*** GIVEN PASSAGE Section Begins ***

February should have been better. I was with my girls and having fun but things went south so fast. I got robbed in a public place. Devastated doesn’t begin to explain how I felt. My brain wasn’t processing as fast as I’d like and the missing bag contained my phone, WiFi, ATM cards. I jumped into damage control mode, calling for accounts freeze. Then I sat there and stared into space, while my girls threatened hell, mentally taking stock of lost items. That’s when it hit me. If you ever keep a little notepad with you and a pen for ‘brilliant’ random ideas, then you know how important those are. I cried and wished I’d get that little book back. Just it. My words are like an extension of myself—my mind, and I felt so violated. How would I get it back? What if the thief had no idea what it was and threw it into the trash? I wrote to the company and got tossed around. I went to the police and learned how unhelpful they could be. I sought closure online by writing my story.

Finally, I was ready to let it go. I replaced my lost items and felt better. A minor setback wouldn’t put my life on hold. I was on a roll to the future. Or maybe I wasn’t.

In the next few months I understood what it meant to be frustrated, taken for granted and hopelessly depressed. Progress wasn’t a word I knew existed. I turned to God. I met new people—some who saw my February debacle online and broke protocols for me. During the wedding of an online friend I met some of the most amazing people, got added to a group where I felt out-of-place for a while, left and came back again because I never run away. Not entirely.

Amazon proved to be a pain in the ass. I couldn’t place an order for a laptop I needed because they kept declining my debit card for reasons I didn’t understand. Multiple mails, faxes and complaints later and I gave up on them. It sucks to come from a blacklisted country where the actions of a few determines the fate of many hardworking, honest people. Eventually, I had to use a third-party logistic company that misrepresented themselves, took too long to deliver and messed up part of my order. On the plus side (because positive vibes are shooting fireworks off my fingers) I learned how incredibly polite and patient I am. It became apparent I’d rather suffer for incompetence than vent my frustration on sales agents.

*** GIVEN PASSAGE Section Ends ***

REQUIRED WORK:
Answer these questions from the passage:
1. In which month was the writer robbed?
2. How did the writer seek closure online?
3. What kept the writer from ordering a laptop on Amazon?

*** DATA Section Begins ***

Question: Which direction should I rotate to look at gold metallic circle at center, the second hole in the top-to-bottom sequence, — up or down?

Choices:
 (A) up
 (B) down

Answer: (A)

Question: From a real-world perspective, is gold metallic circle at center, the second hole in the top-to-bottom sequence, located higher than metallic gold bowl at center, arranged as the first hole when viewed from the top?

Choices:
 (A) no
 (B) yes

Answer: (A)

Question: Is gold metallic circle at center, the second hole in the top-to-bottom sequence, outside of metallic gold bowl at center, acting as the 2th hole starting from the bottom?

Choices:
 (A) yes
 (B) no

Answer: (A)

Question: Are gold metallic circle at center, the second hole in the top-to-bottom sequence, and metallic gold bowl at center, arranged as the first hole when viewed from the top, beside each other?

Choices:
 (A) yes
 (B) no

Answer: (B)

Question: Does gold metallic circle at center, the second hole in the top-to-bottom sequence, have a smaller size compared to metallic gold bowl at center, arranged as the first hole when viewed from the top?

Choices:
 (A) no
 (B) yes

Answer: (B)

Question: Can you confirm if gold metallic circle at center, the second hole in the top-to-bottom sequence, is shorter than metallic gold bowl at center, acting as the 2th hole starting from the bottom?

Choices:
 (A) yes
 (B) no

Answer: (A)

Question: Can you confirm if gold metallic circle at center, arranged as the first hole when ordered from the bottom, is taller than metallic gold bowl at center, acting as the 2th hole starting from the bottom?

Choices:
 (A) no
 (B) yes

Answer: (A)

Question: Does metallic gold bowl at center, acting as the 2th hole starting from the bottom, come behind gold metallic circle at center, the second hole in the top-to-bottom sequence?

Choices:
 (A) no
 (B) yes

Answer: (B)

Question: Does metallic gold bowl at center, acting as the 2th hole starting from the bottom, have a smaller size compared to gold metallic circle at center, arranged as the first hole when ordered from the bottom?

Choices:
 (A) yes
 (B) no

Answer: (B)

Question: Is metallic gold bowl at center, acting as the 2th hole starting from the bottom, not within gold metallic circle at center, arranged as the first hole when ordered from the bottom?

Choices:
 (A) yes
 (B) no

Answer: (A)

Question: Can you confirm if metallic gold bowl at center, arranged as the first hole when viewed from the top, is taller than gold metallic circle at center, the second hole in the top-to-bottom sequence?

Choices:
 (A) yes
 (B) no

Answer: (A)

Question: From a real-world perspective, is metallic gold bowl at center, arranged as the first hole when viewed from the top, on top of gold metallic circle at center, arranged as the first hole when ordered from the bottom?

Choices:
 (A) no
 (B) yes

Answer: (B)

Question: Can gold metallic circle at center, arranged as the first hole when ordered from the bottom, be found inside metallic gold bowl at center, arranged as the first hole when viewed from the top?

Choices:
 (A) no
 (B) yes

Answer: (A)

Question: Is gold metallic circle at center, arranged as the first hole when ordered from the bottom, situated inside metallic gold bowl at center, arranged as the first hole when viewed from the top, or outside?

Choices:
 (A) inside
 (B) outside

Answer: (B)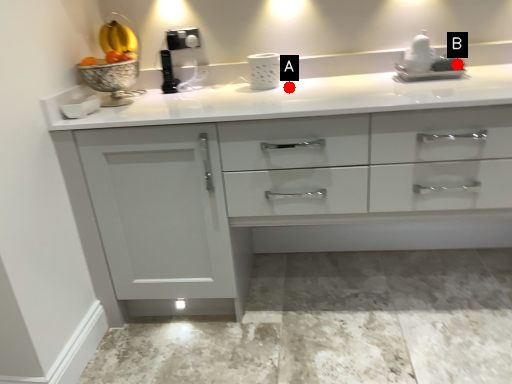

*** DATA Section Ends ***

TASK RESPONSE:
1. February.
2. By writing the story of the robbery.
3. Amazon kept declining the writer's debit card.